My therapist had to make a what?

If you’ve been to therapy, you may recall that your therapist will remind you that everything that is said in therapy stays confidential, with a few important exceptions. These are the limits of confidentiality, the areas that your therapist is legally required to break confidentiality and report to local authorities. The same mandate is true for clergy leaders, teachers, medical staff, etc. Often the list of exceptions is met with a nodding head from clients. But what does being a mandated reporter really mean? What happens when your therapist says they have to make a report? And why?

You may be familiar with the short list of scenarios in which your therapist must break confidentiality: if you disclose that you are going to harm yourself or harm someone else, any suspicion of child abuse (now including downloading and distributing child pornography), any suspicion of elder or dependent adult abuse, and any time the court subpoenas records. The main reason for any breach in confidentiality is safety, whether yours or another person who may be vulnerable. These designations are legally mandated from the state in order to protect the most vulnerable in our society.

If a report needs to be made, the first thing that will happen is a call to local authorities including Child Protective Services, Adult Protective Services, or the police with the basic information about the incident. The local authorities will then evaluate whether or not they will choose to investigate the situation.
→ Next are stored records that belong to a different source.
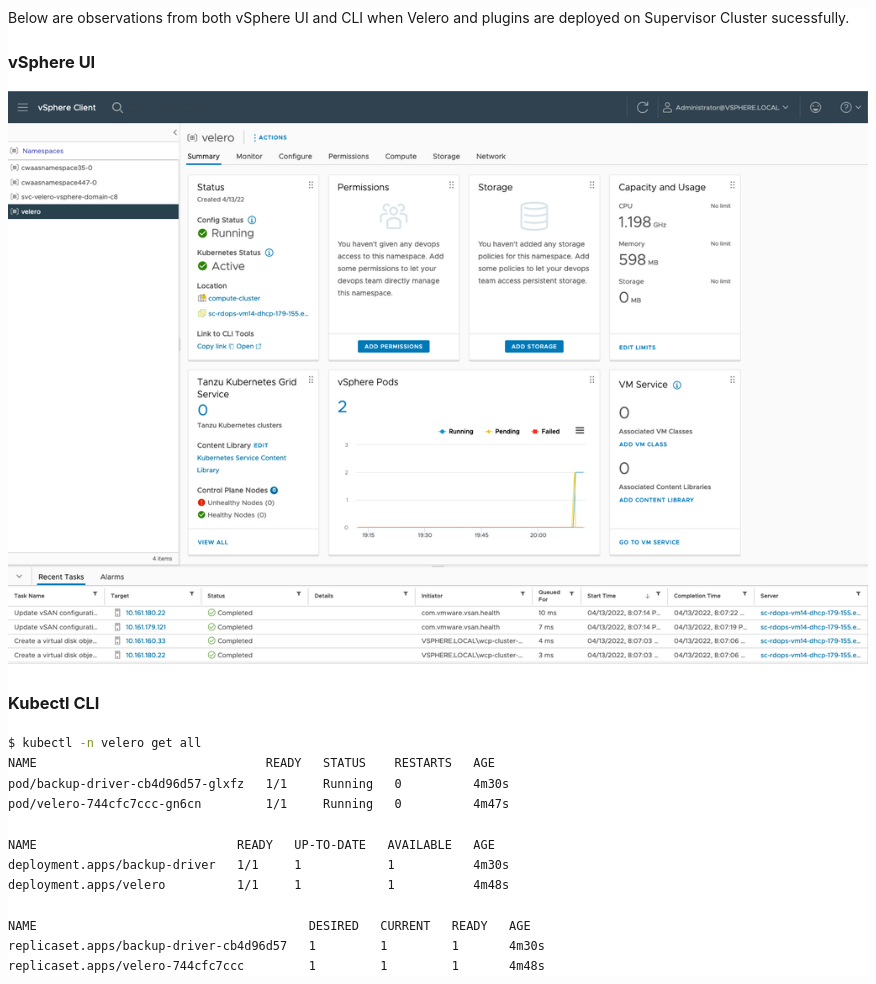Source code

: Below are observations from both vSphere UI and CLI when Velero and plugins are deployed on Supervisor Cluster sucessfully.

### vSphere UI

![](supervisor-private-registery-deploy-success.png)

### Kubectl CLI

```bash
$ kubectl -n velero get all
NAME                                READY   STATUS    RESTARTS   AGE
pod/backup-driver-cb4d96d57-glxfz   1/1     Running   0          4m30s
pod/velero-744cfc7ccc-gn6cn         1/1     Running   0          4m47s

NAME                            READY   UP-TO-DATE   AVAILABLE   AGE
deployment.apps/backup-driver   1/1     1            1           4m30s
deployment.apps/velero          1/1     1            1           4m48s

NAME                                      DESIRED   CURRENT   READY   AGE
replicaset.apps/backup-driver-cb4d96d57   1         1         1       4m30s
replicaset.apps/velero-744cfc7ccc         1         1         1       4m48s
```
  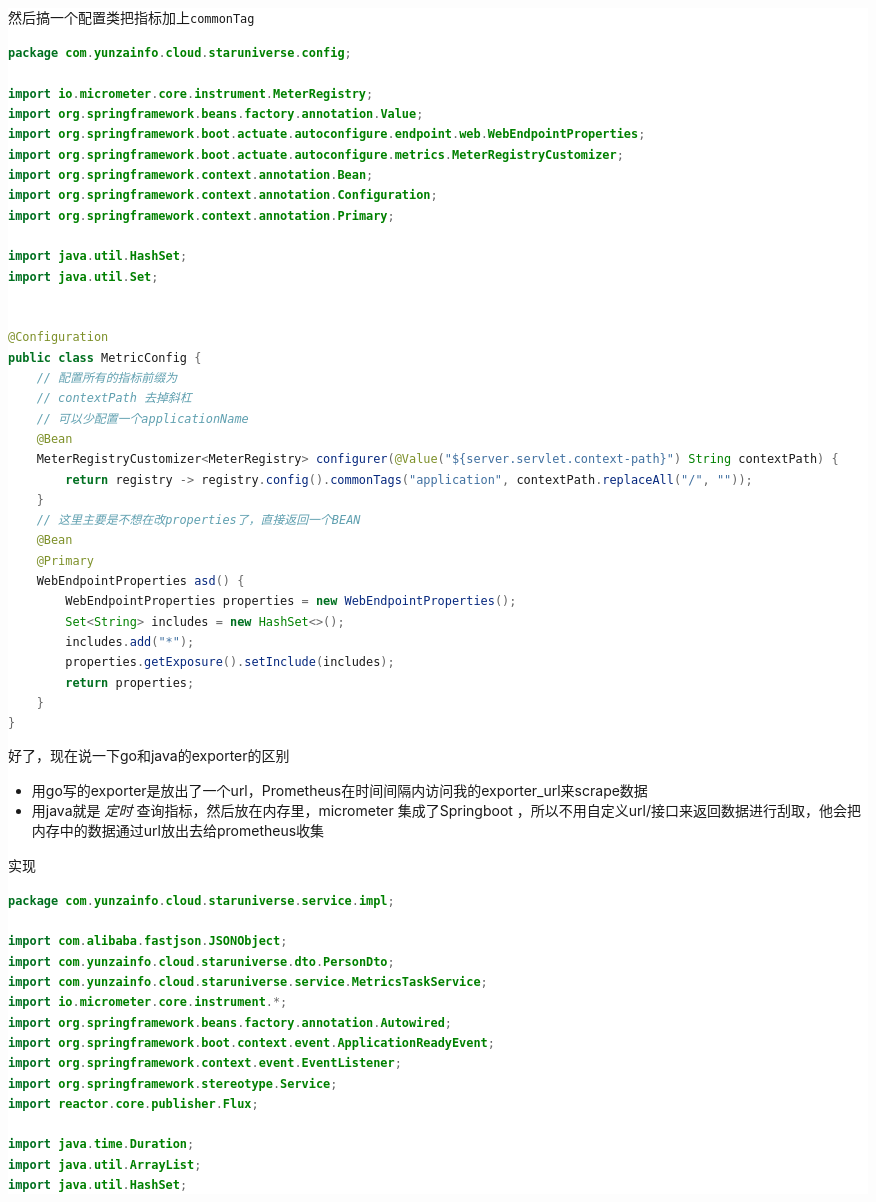 然后搞一个配置类把指标加上`commonTag`

```java
package com.yunzainfo.cloud.staruniverse.config;

import io.micrometer.core.instrument.MeterRegistry;
import org.springframework.beans.factory.annotation.Value;
import org.springframework.boot.actuate.autoconfigure.endpoint.web.WebEndpointProperties;
import org.springframework.boot.actuate.autoconfigure.metrics.MeterRegistryCustomizer;
import org.springframework.context.annotation.Bean;
import org.springframework.context.annotation.Configuration;
import org.springframework.context.annotation.Primary;

import java.util.HashSet;
import java.util.Set;


@Configuration
public class MetricConfig {
	// 配置所有的指标前缀为
	// contextPath 去掉斜杠
	// 可以少配置一个applicationName
    @Bean
    MeterRegistryCustomizer<MeterRegistry> configurer(@Value("${server.servlet.context-path}") String contextPath) {
        return registry -> registry.config().commonTags("application", contextPath.replaceAll("/", ""));
    }
	// 这里主要是不想在改properties了，直接返回一个BEAN
    @Bean
    @Primary
    WebEndpointProperties asd() {
        WebEndpointProperties properties = new WebEndpointProperties();
        Set<String> includes = new HashSet<>();
        includes.add("*");
        properties.getExposure().setInclude(includes);
        return properties;
    }
}

```

好了，现在说一下go和java的exporter的区别

- 用go写的exporter是放出了一个url，Prometheus在时间间隔内访问我的exporter_url来scrape数据
- 用java就是 *定时* 查询指标，然后放在内存里，micrometer 集成了Springboot ，所以不用自定义url/接口来返回数据进行刮取，他会把内存中的数据通过url放出去给prometheus收集

实现


```java
package com.yunzainfo.cloud.staruniverse.service.impl;

import com.alibaba.fastjson.JSONObject;
import com.yunzainfo.cloud.staruniverse.dto.PersonDto;
import com.yunzainfo.cloud.staruniverse.service.MetricsTaskService;
import io.micrometer.core.instrument.*;
import org.springframework.beans.factory.annotation.Autowired;
import org.springframework.boot.context.event.ApplicationReadyEvent;
import org.springframework.context.event.EventListener;
import org.springframework.stereotype.Service;
import reactor.core.publisher.Flux;

import java.time.Duration;
import java.util.ArrayList;
import java.util.HashSet;
```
If they do decide to investigate, typically CPS (or another agency representative) will make a visit to the home or school and interview the alleged victim or family members. If they substantiate the claim of abuse, the family will then be referred to family services which may include parenting training classes, support groups, counseling, and respite care. The goal is always to keep the child or adult in the family as long as it is safe to do so. If safety benchmarks fail to be reached, the local authorities may make further recommendations or require that the victim be moved to a safer situation, perhaps with relatives, in another caring facility, or foster care, depending on the situation.

Your therapist is not legally required to share if or when they make a report, however they may choose to with you. This can feel overwhelming or like a break in trust. Sometimes it can feel as if it’s not in your best interest or to feel scared about what will happen next. It’s okay to share your feelings with your therapist and process each step of the journey.